Low light testing did not yield anything extraordinary. The Viper performed about on par with the competition.
Depth of focus was very good which is nice on a side-focus scope. Speaking of side focus: I liked the way the one on the Viper worked. If I were to change anything on it, I would probably give it a bit more travel. As it is, it requires very little movement to change focusing distance considerably.
Eye relief is not very long, but it is reasonably forgiving. The scope I have, measured at a touch longer than advertised: 3.3” at 12x and 3.5” at 4x. I never got hit by this scope, which is good enough for me.

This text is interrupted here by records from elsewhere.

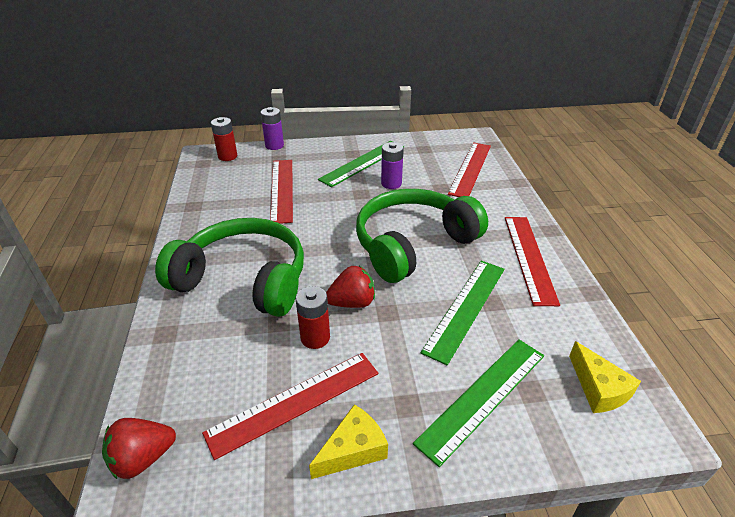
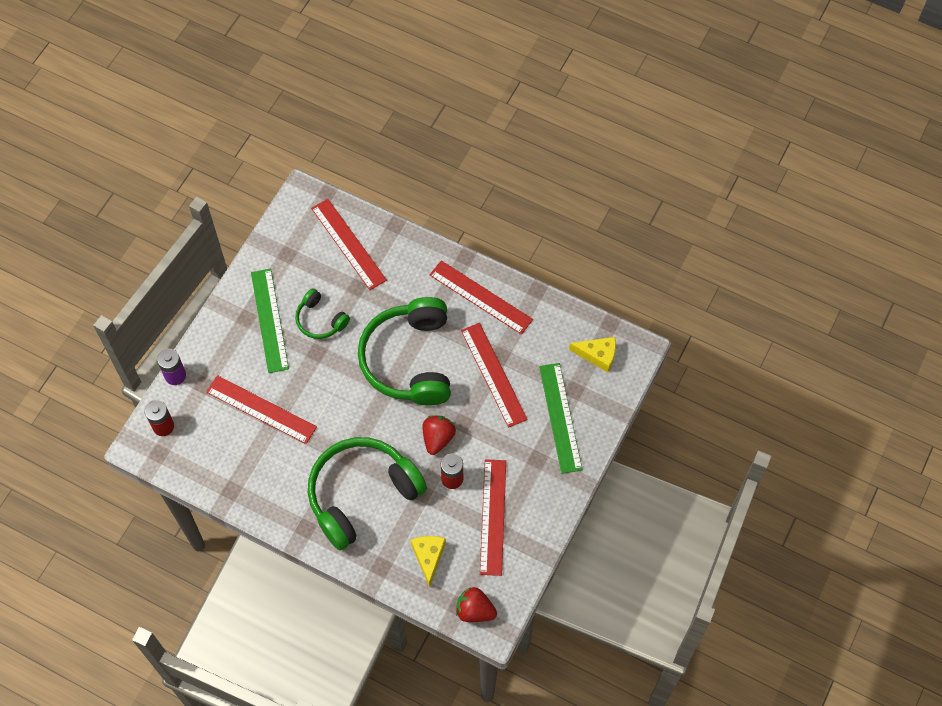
camera: 55 degrees left, 25 degrees up
(143, 458) = (475, 610): red strawberry -> red strawberry turned 105 degrees clockwise
(353, 450) = (544, 504): yellow cheese -> yellow cheese (428, 557)
(391, 183) = (320, 320): purple battery -> green headphones
(466, 308) = (493, 374): green ruler -> red ruler

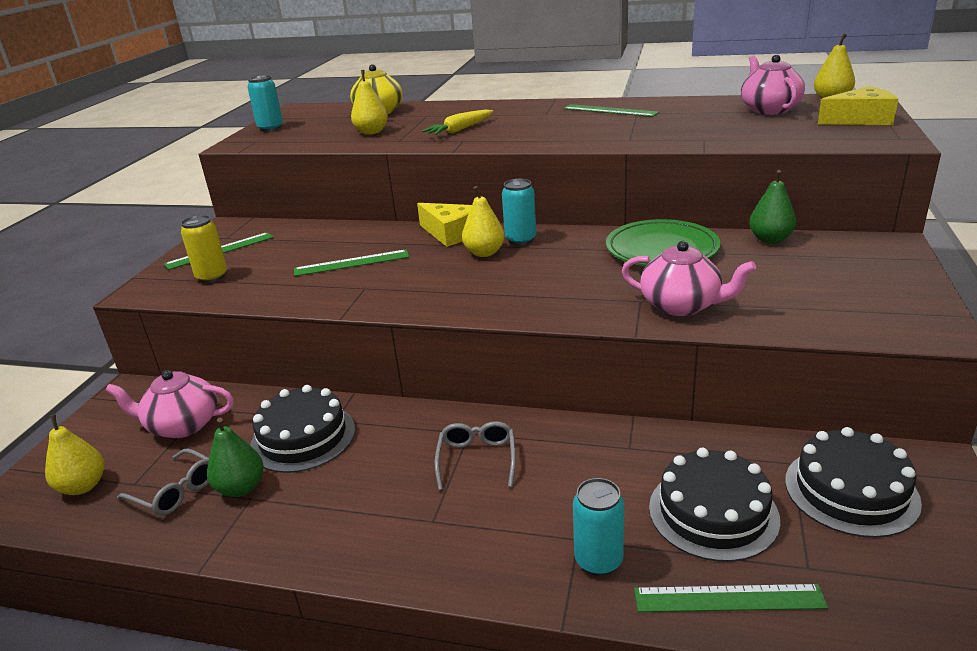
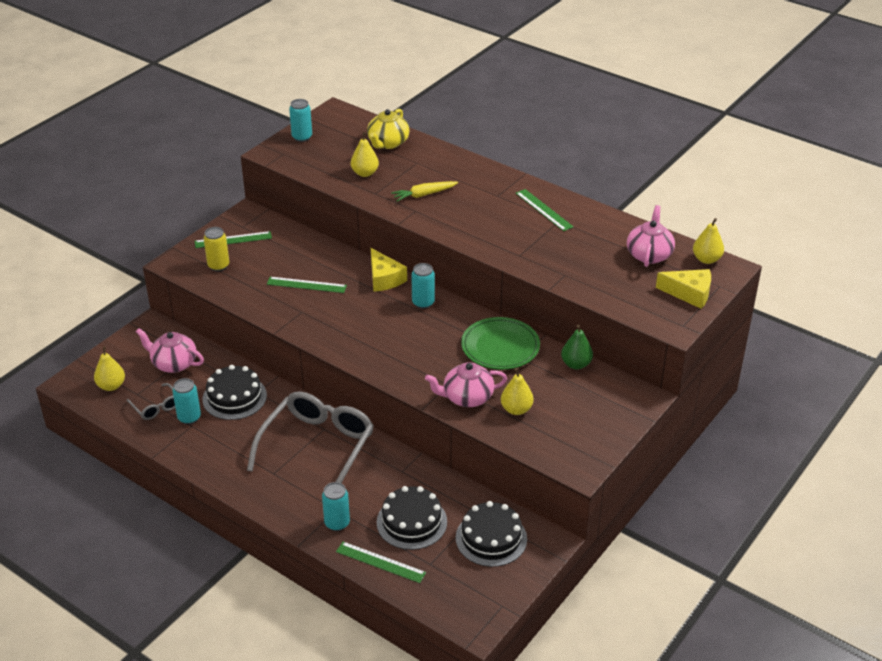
camera: 20 degrees right, 10 degrees up
(241, 488) = (189, 418): green pear -> turquoise can
(477, 459) = (317, 447): grey glasses -> grey glasses, size x2.23
(484, 253) = (392, 307): yellow pear -> yellow pear (516, 409)
(681, 305) = (467, 397): pink teapot -> pink teapot turned 120 degrees clockwise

Most modern scopes in this price range are migrating to 4x erectors. Viper has a 3x erector. Does it matter? That depends on how you plan to use the scope. I would opine that for most of us that is not critical. On the other hand there were two scopes in the group I compared to the Viper that have 6x or greater erectors: IOR 3-18×42 and Bushnell Elite 6500 2.5-16×42. Both were certainly more versatile. Both were also much more expensive. On yet another hand, somewhat more versatile 4x erectors are very commonplace: Elite 4200, new Nikon Monarch, Sightron S2 Big Sky and Burris Signature Select. All three offer more versatility than the Viper at comparable prices. Some other scopes have retained their 3x erectors: Leupold VX-III (being phased out right now), Weaver Grand Slam (a bit of an odd duck since Weaver keeps on changing hands), Sightron S2 (less expensive), Zeiss Conquest (with the cache of Zeiss name and slightly better glass).
Whether, that 3x erector has any effect on actual performance is arguable, but certainly does not help public perception since the bulk of the competition offers wider magnification range. Personally, I would like to see this addressed in future models.
In conclusion, I think that Vortex Viper scopes are very competitive with the competition, but do not really offer anything exceptional. In addition to the 4-12×40 model I reviewed here, I also played with a 3-9×40 model earlier on. I think my impressions then were very similar.
One thing that the Viper definitely has going for it is impressive customer service. Everyone I know who has dealt with the Vortex folks was suitably impressed. In this field, Leupold is widely recognized as the leader in terms of warranty and customer support. I think that Vortex may have Leupold beat in that department, although time will tell.